Thwaites, the Lancashire-based pub operator, has reported a “challenging” first half of the year as the National Living Wage and Brexit hit profits.

Turnover on continuing operations for the six months to 30 September was up 5% to £44m with operating profit of £7.4m up 6%. The company recorded a total pre-tax loss of £300,000 compared to a profit of £5.7m the year before.

Chairman Ann Yerburgh said that while the Brexit vote had not had any adverse impact on trading performance to date, the subsequent reduction in bank base rate to 0.25% and the market expectation of a prolonged period of low interest rates has had an adverse impact on the fair value of its interest rate swaps, requiring an extra £5.7m at the half year.

The group’s net debt also grew – to £34.9m, up from £29.1m last year) as a result of an increase in investment projects.

Yerburgh said returns on investments made last year, in particular the additional 30 bedrooms at Cottons Hotel & Spa in Knutsford, had helped to mitigate headwinds.

Sales growth in the pub estate was 5% in the first half of the year, with operating profits up by 4%. Yerburgh said the focus for pubs continued to be on improving the scale of food sales within the estate, adding letting bedrooms where possible and attracting quality tenants.

Eight pubs were sold as well as a piece of land for £1.4m, at valuations broadly in line with their net book values.

The group spent £2.3m on pub investment projects in the period, including extending and refurbishing The Bonny Inn, at Salesbury near Blackburn, together with major refurbishments at The George at Torrisholme, near Morecambe, and The White Boar, in Bury.

Thwaites is currently refurbishing The Royal, in Heysham on the Lancashire coast, adding 11 letting bedrooms and a large outdoor trading area. As previously reported, the company is also developing a new concept – Grill & Grain – at the former Boatyard Inn, near Blackburn, and undertaking a full-scale refurbishment of the Boot and Shoe, to the south of Lancaster.

Across its inns portfolio, sales were up 5%, aided by major refurbishment schemes at The Lion at Settle and The Toll House, Lancaster, which were completed in the second half of last year.

The group is currently converting a derelict property close to The Lister Arms, Malham, which it bought last year. It is being converted into The Lister Barn with an additional eight letting bedrooms, a communal area for families and large groups, and some staff accommodation, with an opening due this month.

The Crown Inn, Pooley Bridge, was also acquired last year and is currently under development to add 18 letting bedrooms, a riverside dining room and a roof terrace overlooking Ullswater.

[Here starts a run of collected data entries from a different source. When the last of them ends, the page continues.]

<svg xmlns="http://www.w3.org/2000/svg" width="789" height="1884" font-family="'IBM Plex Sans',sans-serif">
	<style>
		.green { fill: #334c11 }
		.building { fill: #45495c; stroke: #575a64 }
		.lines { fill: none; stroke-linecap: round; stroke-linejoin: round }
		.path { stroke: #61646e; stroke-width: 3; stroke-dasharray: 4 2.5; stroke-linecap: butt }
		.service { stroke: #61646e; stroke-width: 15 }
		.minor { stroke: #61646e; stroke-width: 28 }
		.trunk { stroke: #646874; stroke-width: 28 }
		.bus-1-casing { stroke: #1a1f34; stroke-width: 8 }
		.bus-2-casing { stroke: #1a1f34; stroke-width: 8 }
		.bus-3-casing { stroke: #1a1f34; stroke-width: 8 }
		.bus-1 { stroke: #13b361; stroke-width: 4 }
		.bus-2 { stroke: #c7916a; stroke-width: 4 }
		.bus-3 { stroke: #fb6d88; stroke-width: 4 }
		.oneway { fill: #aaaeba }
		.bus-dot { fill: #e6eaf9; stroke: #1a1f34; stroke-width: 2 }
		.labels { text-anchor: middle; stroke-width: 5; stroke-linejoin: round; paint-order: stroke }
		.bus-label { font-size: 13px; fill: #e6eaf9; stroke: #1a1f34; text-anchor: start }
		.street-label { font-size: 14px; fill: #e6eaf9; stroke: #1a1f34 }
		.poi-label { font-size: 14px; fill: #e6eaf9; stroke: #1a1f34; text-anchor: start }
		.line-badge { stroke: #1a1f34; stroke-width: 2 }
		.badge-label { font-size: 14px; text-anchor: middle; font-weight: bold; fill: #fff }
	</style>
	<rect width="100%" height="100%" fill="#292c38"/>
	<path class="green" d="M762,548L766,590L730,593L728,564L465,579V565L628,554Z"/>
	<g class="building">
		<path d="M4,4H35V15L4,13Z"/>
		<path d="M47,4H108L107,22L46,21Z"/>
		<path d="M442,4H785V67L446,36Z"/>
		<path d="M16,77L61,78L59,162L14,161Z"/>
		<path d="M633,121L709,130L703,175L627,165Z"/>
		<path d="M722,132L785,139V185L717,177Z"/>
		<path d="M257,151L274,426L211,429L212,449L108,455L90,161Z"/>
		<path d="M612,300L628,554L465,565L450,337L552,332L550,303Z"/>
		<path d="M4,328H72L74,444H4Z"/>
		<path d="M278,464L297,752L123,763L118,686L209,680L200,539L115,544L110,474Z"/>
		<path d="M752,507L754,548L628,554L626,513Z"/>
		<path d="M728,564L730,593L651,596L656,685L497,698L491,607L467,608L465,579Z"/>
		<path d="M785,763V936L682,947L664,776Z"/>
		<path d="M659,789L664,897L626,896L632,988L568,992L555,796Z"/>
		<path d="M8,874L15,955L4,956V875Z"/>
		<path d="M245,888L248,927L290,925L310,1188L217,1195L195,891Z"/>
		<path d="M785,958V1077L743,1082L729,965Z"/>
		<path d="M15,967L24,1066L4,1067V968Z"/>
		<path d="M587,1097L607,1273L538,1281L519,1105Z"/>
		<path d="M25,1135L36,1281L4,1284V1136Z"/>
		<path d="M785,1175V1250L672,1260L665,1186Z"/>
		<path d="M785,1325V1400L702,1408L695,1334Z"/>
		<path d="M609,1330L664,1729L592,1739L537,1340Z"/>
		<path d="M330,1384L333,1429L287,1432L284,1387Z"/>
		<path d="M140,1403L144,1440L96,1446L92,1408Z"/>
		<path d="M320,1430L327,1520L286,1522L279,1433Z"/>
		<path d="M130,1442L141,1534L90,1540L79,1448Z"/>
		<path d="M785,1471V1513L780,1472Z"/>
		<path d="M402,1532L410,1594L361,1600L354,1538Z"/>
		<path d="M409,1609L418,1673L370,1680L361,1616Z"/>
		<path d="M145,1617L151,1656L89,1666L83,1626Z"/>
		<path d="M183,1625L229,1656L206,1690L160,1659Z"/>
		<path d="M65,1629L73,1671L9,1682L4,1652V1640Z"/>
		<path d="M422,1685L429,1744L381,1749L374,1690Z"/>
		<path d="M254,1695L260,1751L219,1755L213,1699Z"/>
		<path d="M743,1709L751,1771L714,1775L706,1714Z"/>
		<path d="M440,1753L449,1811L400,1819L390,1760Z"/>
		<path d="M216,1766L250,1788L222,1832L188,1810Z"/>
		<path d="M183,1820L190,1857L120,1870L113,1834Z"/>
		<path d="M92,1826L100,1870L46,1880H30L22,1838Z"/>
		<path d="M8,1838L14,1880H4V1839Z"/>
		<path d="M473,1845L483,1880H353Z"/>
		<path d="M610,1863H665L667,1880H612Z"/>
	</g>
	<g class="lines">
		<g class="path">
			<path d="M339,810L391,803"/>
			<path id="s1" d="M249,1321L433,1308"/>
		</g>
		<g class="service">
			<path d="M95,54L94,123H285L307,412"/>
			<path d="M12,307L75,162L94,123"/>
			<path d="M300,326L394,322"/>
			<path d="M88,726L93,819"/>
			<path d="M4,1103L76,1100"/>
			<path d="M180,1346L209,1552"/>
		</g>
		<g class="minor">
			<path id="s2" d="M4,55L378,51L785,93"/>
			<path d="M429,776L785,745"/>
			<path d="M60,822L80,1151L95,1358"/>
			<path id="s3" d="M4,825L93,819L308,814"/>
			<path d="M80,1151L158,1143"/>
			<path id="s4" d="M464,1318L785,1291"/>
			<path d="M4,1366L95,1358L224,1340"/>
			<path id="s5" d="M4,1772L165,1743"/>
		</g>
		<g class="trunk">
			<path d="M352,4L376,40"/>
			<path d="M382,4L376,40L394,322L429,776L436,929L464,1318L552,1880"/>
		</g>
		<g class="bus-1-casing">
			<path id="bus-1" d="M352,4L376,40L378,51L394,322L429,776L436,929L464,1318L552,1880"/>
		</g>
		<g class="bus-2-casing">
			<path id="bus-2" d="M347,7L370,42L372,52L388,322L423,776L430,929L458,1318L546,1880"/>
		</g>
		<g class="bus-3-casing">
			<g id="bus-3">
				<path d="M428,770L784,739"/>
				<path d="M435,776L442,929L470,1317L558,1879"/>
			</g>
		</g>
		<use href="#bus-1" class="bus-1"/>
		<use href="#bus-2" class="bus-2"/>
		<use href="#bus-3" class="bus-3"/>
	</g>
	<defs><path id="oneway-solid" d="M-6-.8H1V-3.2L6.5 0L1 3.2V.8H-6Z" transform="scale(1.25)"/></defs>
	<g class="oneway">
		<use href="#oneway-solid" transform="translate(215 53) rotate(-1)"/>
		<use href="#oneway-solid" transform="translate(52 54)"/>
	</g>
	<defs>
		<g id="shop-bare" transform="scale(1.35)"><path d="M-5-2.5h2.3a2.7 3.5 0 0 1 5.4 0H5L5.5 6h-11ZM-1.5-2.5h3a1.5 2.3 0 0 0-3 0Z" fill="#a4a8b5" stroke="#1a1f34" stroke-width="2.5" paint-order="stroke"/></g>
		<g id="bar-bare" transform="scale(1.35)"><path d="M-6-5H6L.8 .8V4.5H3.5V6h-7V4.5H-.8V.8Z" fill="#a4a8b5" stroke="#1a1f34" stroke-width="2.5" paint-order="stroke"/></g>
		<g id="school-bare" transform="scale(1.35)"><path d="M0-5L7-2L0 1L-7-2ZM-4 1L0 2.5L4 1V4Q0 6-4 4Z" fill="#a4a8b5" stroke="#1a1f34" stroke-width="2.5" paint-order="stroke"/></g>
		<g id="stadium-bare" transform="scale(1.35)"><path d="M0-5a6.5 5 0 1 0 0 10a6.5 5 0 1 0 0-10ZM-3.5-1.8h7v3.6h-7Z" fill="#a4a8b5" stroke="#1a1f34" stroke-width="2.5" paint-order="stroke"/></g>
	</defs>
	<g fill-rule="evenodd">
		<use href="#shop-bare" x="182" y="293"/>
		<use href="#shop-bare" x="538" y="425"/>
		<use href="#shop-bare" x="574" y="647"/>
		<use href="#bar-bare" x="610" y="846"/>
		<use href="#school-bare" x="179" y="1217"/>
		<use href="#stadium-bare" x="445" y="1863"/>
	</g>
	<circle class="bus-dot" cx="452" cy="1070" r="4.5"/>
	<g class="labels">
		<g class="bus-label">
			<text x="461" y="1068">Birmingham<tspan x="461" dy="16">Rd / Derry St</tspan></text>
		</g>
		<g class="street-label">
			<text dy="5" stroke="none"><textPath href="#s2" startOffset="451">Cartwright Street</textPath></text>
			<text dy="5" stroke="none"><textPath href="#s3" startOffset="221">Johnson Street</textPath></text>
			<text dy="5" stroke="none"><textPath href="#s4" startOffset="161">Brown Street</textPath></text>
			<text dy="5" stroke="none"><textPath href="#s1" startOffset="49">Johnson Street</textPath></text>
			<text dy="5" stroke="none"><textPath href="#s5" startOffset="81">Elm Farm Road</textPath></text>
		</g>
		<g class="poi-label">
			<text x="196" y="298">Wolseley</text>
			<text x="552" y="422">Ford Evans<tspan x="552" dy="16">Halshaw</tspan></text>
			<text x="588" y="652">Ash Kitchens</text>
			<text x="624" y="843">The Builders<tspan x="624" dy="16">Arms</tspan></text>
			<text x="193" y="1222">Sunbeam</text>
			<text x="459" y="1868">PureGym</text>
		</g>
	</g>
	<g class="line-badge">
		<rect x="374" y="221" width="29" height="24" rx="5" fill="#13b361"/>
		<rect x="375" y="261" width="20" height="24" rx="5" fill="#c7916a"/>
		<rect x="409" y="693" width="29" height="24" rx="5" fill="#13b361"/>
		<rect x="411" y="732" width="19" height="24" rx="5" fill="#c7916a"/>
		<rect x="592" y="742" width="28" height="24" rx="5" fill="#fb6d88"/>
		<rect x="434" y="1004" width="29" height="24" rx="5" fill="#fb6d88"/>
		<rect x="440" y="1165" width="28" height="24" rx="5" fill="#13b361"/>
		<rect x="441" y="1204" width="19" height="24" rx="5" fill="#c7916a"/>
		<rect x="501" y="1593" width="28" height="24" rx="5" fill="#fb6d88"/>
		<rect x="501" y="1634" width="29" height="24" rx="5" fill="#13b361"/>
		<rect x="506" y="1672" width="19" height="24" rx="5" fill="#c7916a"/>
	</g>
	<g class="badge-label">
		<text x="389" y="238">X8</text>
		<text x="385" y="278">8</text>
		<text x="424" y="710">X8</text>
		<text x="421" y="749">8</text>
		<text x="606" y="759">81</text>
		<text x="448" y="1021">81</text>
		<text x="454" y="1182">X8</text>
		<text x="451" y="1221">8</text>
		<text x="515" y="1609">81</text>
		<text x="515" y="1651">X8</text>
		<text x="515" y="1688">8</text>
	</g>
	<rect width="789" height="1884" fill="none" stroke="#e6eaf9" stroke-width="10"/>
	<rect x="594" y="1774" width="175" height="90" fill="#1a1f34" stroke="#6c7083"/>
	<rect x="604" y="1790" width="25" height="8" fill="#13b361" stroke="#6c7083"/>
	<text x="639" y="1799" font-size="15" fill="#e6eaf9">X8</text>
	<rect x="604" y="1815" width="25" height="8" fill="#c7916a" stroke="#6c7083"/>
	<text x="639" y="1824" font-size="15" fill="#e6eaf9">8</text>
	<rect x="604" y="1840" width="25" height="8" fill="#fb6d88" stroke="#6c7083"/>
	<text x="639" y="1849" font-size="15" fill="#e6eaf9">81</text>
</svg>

Plans have been submitted for the complete renovation of The Beverley Arms, Beverley, with an opening due for late summer of 2017.

In the past month Thwaites has been named by Chester Council as the preferred partner to redevelop Dee House, a Grade II listed Georgian building which overlooks the amphitheatre in Chester.

In the Hotels & Spas division sales were up 7%. Operating profits grew 2% due to the impact of implementing the National Living Wage.

In August the building work started on a new 54 bedroom lodge, which is on part of the site at The Solent Hotel & Spa, Fareham. It is scheduled to open in time for Easter 2017.

The company said it had continued its accelerated programme to refurbish its bedrooms, completing 37 bedrooms in the half year.

Due to the impact of the interest rate swaps, the group reported a basic loss per share of 0.5p per share (2015: 7.2p).

Yerburgh said: “The first half of the financial year has provided us with good underlying growth in all areas of the business. During this period we have started work on a number of development projects that, once completed, should help the company continue to grow.

“Whilst the decision to leave the European Union has created some uncertainty in the financial markets, particularly around inflation and interest rates, we have a well invested business that is in a strong position to weather any further economic or political storms and take advantage of opportunities as they arise.

“We continue to develop a pipeline of potential freehold properties to acquire and hope to be able to add further properties to our portfolio in the second half of the year.”